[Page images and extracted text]
******************************
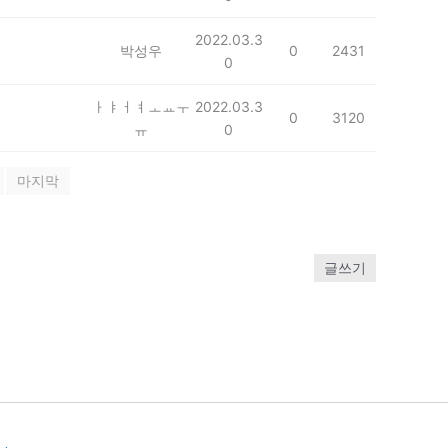
2022.03.3
박성우
0
2431
0
ㅏㅑㅓㅕㅗㅛㅜ
2022.03.3
0
3120
ㅠ
0
마지막
글쓰기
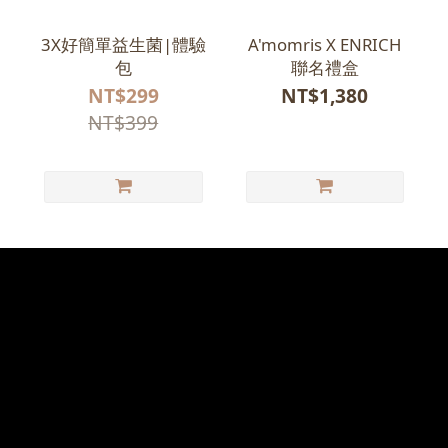
3X好簡單益生菌|體驗
A'momris X ENRICH
包
聯名禮盒
NT$299
NT$1,380
NT$399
******************************
## Job
Return the preceding entries verbatim, with the pictures excluded.

## Problem solution
2022.03.3
박성우
0
2431
0
ㅏㅑㅓㅕㅗㅛㅜ
2022.03.3
0
3120
ㅠ
0
마지막
글쓰기
3X好簡單益生菌|體驗
A'momris X ENRICH
包
聯名禮盒
NT$299
NT$1,380
NT$399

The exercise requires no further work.